Both the visualisation and the query interface access the database so that users can either search the collections directly through textual queries or browse the data in a more exploratory manner through the visualisations. For the prototype, we have created a static web-based visualization that represents a subset of the data taken from the database. This visualization sketch is based on a map that shows the location of commodity mentions by country. We are currently working on setting up the query interface and are busy working on dynamic visualisation of the mined information.

The question is key in Trading Consequences

“Dreams are today’s answers to tomorrow’s questions.”
– Edgar Cayce

Looking back to the global trading of commodities during the 19th century we see increasing access to digitised historical record, in a myriad of forms. Today, the rate at which we can collect and store data about trading is ever expanding, from high level statistics, to low level sensor data on containers in transit. In each case, the scale of the data is rapidly outstripping the provision of tools for the effective analysis and exploration of such data. The volume of data results in historians focussing on popular commodities or analysts asking for course-grained, aggregate measures.

Image of Savannah ©iStockPhoto 2012

Instead, to understand the consequences of our trading history, historians need to ask difficult, subtle, multifaceted and challenging questions. Questions which aren’t polluted by knowledge of the limitations of the methods and technologies we have today. These insightful questions won’t come from a focus on what the tools of today can support, what the analysis or visualisation methods can do or what data is available. Simply put, if you only know about hammers, all your problems will look start to like nails. And worse than this, everyone will start to think like the carpenter, reducing the power that the breadth of inter-disciplinary expertise gives you.

Overview of Information Visualisation pipeline

Figure 1: Overview of Information Visualisation pipeline

In this project we are bringing together an inter-disciplinary research team of historians, text analysis and information visualisation experts. Instead of starting with the key “historical questions” which historians are seeking answers to, it’s very tempting to focus on one or more of the earlier technology stages as shown in Figure 1. This figure is our adapted view of the “information visualisation pipeline” [1,2]. Data comes in a variety of abstract forms without a clear physical manifestation and needs to be dynamically collected, processed, cleaned and hence mined before interactive display.

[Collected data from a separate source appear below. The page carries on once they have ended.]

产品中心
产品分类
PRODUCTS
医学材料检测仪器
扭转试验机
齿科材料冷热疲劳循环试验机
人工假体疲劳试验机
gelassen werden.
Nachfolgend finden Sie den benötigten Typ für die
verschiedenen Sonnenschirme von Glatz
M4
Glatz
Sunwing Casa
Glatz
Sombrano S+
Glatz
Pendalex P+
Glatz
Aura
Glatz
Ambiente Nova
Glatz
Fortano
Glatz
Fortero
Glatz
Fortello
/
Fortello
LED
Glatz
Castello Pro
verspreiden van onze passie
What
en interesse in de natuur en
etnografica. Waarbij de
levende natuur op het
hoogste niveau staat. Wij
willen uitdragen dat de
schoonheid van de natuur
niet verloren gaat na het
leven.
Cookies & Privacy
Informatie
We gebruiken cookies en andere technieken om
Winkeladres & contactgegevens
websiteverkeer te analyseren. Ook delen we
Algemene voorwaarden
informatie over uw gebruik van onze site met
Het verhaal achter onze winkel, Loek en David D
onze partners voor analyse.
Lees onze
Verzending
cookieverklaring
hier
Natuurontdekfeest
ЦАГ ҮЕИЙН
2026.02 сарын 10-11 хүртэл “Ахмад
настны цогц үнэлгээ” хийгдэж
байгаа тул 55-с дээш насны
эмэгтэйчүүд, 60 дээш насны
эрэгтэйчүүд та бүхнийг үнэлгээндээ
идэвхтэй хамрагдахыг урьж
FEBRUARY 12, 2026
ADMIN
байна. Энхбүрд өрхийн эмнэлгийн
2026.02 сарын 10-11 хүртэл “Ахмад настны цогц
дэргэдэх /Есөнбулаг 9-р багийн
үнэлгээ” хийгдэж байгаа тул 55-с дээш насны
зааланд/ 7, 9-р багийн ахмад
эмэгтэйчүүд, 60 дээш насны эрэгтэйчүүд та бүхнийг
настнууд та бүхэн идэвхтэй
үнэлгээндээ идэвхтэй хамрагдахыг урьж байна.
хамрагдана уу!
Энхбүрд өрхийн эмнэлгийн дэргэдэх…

However, if we first focus on a technology stage it will impact on the questions the historians might be able ask or the approaches to be taken. Consider, for example, the rendering step in Figure 1. Modern graphics APIs (eg. OpenGL), desktop computers or even commodity displays are showing increased ease of access to 3D software and hardware. If this is our starting point, we can quickly see how 3D stereoscopic tools will emerge and will shape what (if any) questions historians might pose, with our tools.

Focussing first on the data, mining, software, algorithms, layouts, methods etc. is the wrong approach in a project such as Trading Consequences. Instead, the historical questions are key. Our challenge as a team is to ensure that at the earliest stage we do not pollute the aspirations of historians. We need to encourage the historians to ask interesting questions about the data, without being hampered by expectations of what is feasible given current technology.

Of course, over time as questions emerge, prototypes will be developed and the creation of a shared view across a team is natural. We aim to continually bring in fresh perspectives to ensure that we are answering the questions which need to be asked, rather than the questions which can be asked.

[1] Stuart T. Kard, Jock D. Mackinlay, Ben Scheiderman (1999) Readings in Information Visualization: Using vision to think. Morgan Kaufman.
[2] Ben Fry (2007), Visualizing Data: Exploring and Explaining Data with the Processing Environment. O’Reilly Media.